WPF/E, now Silverlight
The stuff previous known as WPF/E is now officially named Silverlight. Silverlight is supposed to be a direct competitor to Adobe’s Flash and Ajax-based applications.
A little bit disappointed with this official release since in their website, MS while repeatedly promoting the new mantra of Silverlight as a “cross-browser, cross-platform plug-in for delivering media experiences and rich interactive applications” (you will see this mantra appear a few dozen times in Silverlight website), says Silverlight will support “all major browsers on both Mac OS X and on Windows” and MS is “gathering feedback from customers to help determine which platforms should be supported in the future”. Funny, they even need feedbacks to know that without Linux they cannot claim anything as cross-platform.

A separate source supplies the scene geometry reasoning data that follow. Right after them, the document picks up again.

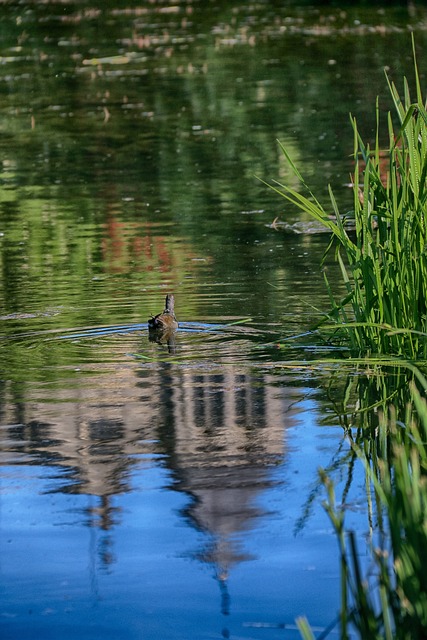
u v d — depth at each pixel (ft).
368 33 173.27
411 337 42.37
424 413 29.12
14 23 195.72
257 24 188.75
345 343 45.06
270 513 28.91
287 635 23.34
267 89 131.95
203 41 173.27
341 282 54.90
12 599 25.12
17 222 74.59
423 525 21.84
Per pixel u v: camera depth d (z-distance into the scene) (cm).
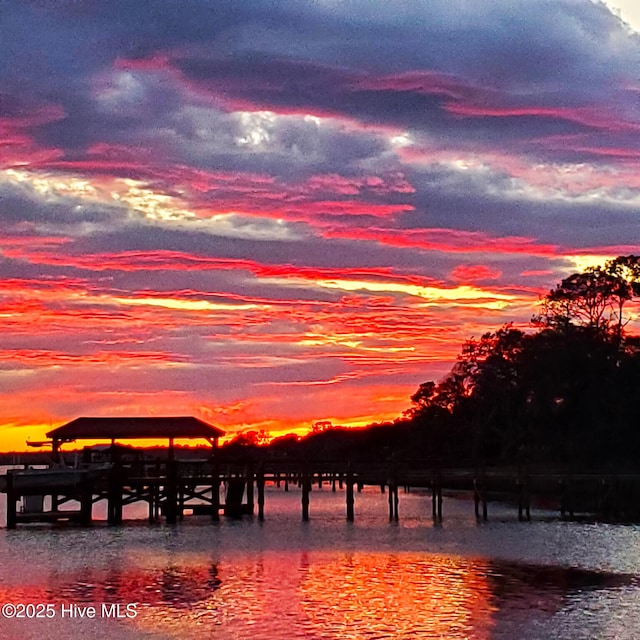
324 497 12031
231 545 5419
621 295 11994
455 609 3400
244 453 8894
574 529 6303
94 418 7675
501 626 3125
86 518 7012
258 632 3083
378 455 16375
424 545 5341
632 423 9862
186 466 7594
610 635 2995
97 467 7169
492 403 12331
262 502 7269
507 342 12606
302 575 4212
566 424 10656
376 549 5159
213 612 3391
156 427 7594
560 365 10562
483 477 7394
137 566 4538
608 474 7994
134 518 7825
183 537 5919
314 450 17212
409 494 12088
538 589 3784
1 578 4184
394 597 3638
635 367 10206
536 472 8481
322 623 3195
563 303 12225
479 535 5912
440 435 13612
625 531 6131
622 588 3797
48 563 4675
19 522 6944
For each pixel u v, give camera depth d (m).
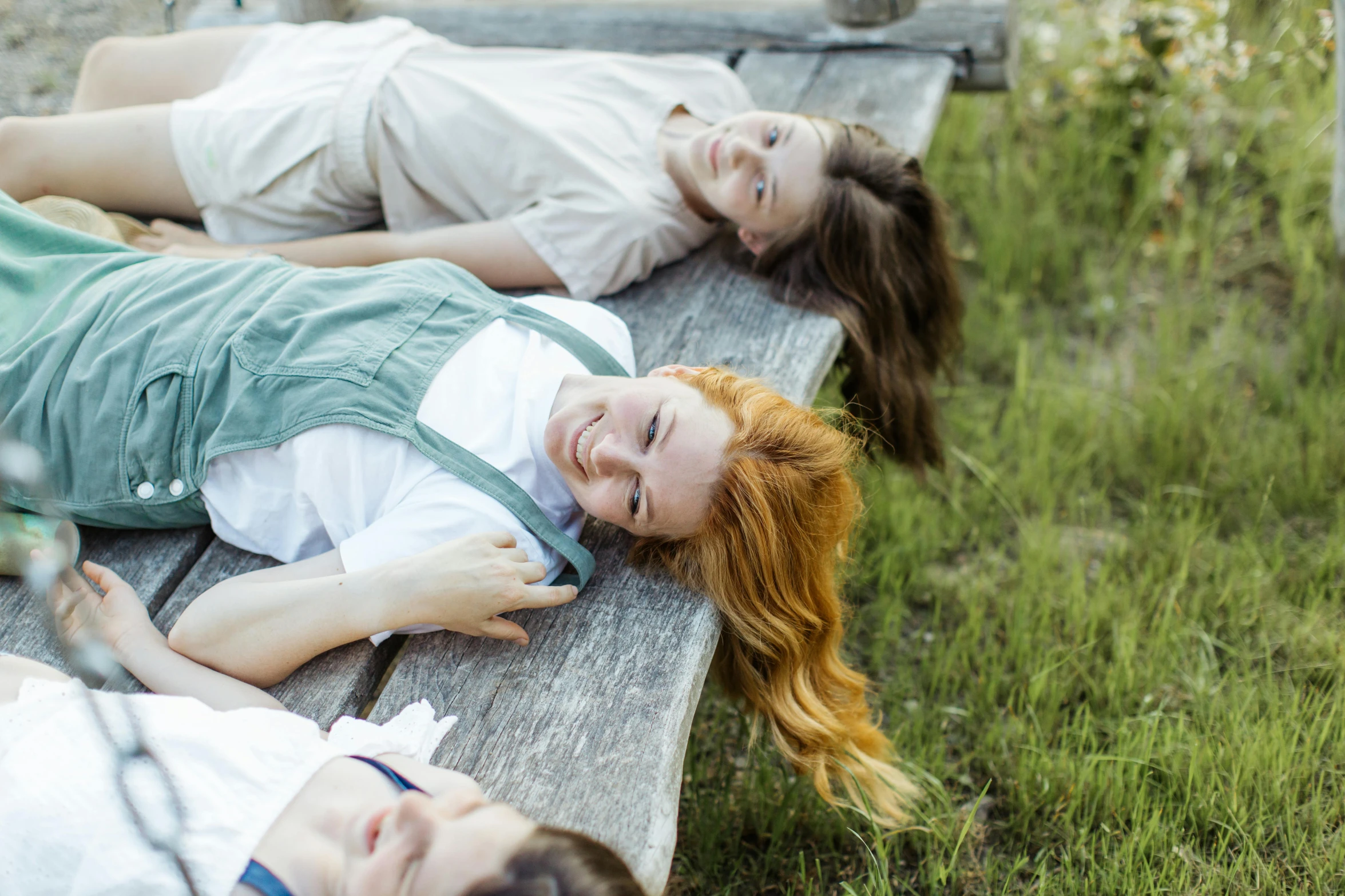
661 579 1.71
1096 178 3.61
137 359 1.69
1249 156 3.53
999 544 2.70
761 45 3.08
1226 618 2.39
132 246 2.14
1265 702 2.15
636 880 1.11
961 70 3.07
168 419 1.67
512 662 1.57
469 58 2.50
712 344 2.21
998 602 2.45
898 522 2.64
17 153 2.26
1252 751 1.97
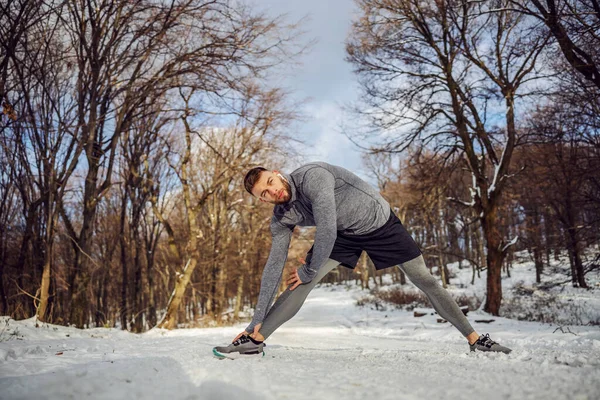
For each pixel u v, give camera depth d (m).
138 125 12.63
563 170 13.52
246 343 2.41
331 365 1.95
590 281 23.06
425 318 13.39
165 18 9.38
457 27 12.73
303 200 2.53
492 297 13.22
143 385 1.41
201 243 14.50
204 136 14.69
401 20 13.61
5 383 1.54
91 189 9.36
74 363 2.30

Another disappointment is that currently the only language supported by Silverlight is JavaScript. Anyway, while the support for .NET languages like C#/VB.NET is highly expected, this item is not really a pain point to me.












Buu,
Seems to me like Microsoft wants to promote XAML as the primary language to build WPF/E, although you can also use C#/VB. If you follow their examples or at least watch their demos, most are given in XAML. It’s just another case of how Microsoft abuses XML. I am very tired of XML being used as programming language instead of data exchange. I am also new to WPF/E, but from what I see so far, XAML is just a step backward since it mixes JS code with markup with styles.
Thanks for your opinions, Kevin.
IMO, XAML is a declarative presentation of the UI elements (like HTML, ASPX) and it is not necessarily replacing JS, C#, or VB as a programming language. And I think this is the right choice because usually the declarative markup is not only more concise but also more expressive than the imperative C#/VB code. If XAML were meant to be used to code program logic (e.g. Ant, iBATIS etc.), then I would agree with you that it was not a good idea at all.
I haven’t played much with WPF/E, but I believe you can both call inlined or external JS’ functions from XAML (aka code-behind). In the next release, XAML can call C# or VB.NET code as well, and I think this ASP.NET-like UI-logic separation is good enough.
Finally, I would agree with your last comment that it’s bad that WPF/E currently does not allow a separation between GUI elements and styles, something WPF does support. Hopefully MS will be working on that for the next release.